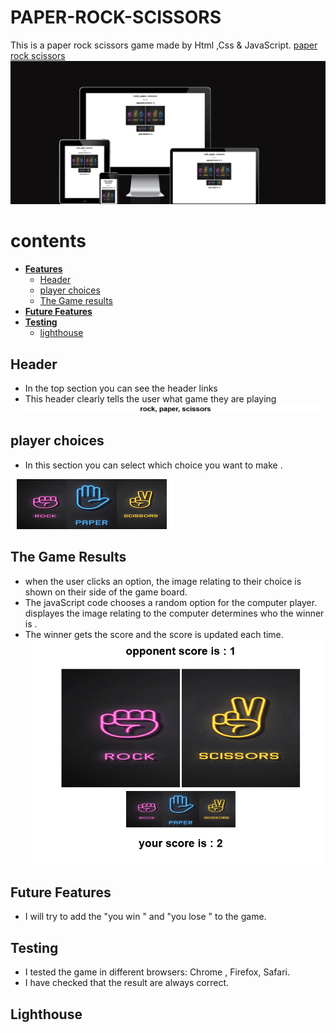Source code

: # PAPER-ROCK-SCISSORS   

This is a paper rock scissors game made by Html ,Css & JavaScript.
 <a href="https://mtnikmaram.github.io/rock-scissors-paper/" target="_blank" rel="noopener">paper rock scissors</a>
 ![my work](assets/images/AmIResponsive.png)

# contents

* [**Features**](<#features>)
  * [Header](<#header>)
  * [player choices](<#player-choices>)
  * [The Game results](<#the-game-results>)
* [**Future Features**](<#future-features>)
* [**Testing**](<#testing>)
  * [lighthouse](<#lighthouse>)


## Header

* In the top section you can see the header links 
* This header clearly tells the user what game they are playing  
![header](assets/images/header.png)

## player choices 

* In this section you can select which choice you want to make .

![player choice](assets/images/player-choice.png)

## The Game Results
* when the user clicks an option, the image relating to their choice is shown on their side of the game board.
* The javaScript code chooses a random option for the computer player. displayes the image relating to the computer determines who the winner is .
* The winner gets the score and the score is updated each time.
![result](assets/images/result.png)

## Future Features
* I will try to add the "you win " and "you lose " to the game.

## Testing
* I tested the game in different browsers: Chrome , Firefox, Safari.
* I have checked that the result are always correct.

## Lighthouse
--------------------------------
Once each line with "assets" in the entries is counted, state the total and nothing else.

→ SOLVED PROBLEM: 4